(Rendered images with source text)
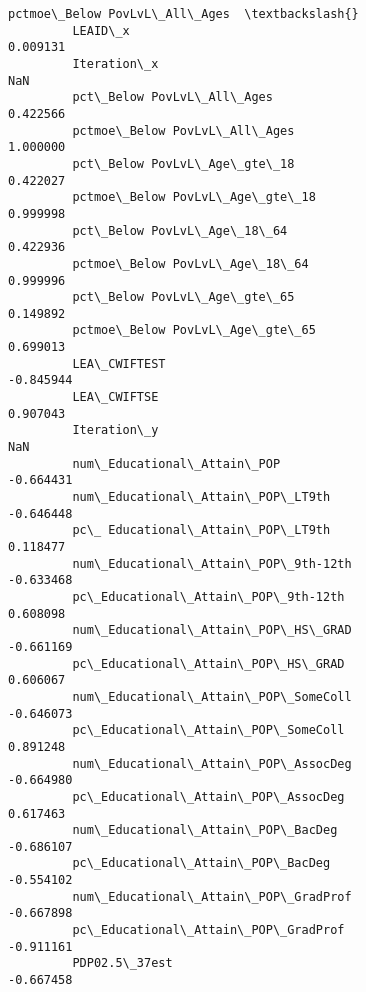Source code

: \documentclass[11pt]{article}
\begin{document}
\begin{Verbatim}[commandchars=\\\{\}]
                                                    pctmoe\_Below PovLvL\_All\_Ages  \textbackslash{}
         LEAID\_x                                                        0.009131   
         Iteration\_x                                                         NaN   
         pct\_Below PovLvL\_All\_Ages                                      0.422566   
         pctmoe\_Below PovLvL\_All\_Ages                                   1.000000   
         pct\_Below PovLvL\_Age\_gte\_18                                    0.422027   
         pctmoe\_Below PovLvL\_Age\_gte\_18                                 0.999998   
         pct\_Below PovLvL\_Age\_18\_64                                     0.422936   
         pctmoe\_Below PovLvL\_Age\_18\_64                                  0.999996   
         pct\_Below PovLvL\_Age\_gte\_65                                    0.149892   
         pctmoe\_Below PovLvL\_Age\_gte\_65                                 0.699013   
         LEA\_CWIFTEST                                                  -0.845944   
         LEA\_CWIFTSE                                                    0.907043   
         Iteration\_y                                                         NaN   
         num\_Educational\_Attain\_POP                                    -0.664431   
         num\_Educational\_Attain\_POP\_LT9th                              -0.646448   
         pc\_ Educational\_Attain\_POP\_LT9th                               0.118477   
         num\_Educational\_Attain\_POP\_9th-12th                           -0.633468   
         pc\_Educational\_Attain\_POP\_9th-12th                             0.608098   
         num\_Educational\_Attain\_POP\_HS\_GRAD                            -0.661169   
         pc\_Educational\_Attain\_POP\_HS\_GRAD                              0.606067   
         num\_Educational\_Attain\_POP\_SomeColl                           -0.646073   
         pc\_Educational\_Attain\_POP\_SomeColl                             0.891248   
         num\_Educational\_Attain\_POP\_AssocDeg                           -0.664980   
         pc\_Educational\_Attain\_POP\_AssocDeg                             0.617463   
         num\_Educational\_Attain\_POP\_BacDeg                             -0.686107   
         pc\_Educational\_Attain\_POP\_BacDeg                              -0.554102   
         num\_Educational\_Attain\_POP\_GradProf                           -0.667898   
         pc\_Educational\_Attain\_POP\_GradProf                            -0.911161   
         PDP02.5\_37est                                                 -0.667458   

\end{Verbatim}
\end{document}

- **EXERCISE**
Among the entries above, which lines include "pctmoe"? List them all.

- **THE ANSWER**
                                                    pctmoe\_Below PovLvL\_All\_Ages  \textbackslash{}
         pctmoe\_Below PovLvL\_All\_Ages                                   1.000000   
         pctmoe\_Below PovLvL\_Age\_gte\_18                                 0.999998   
         pctmoe\_Below PovLvL\_Age\_18\_64                                  0.999996   
         pctmoe\_Below PovLvL\_Age\_gte\_65                                 0.699013   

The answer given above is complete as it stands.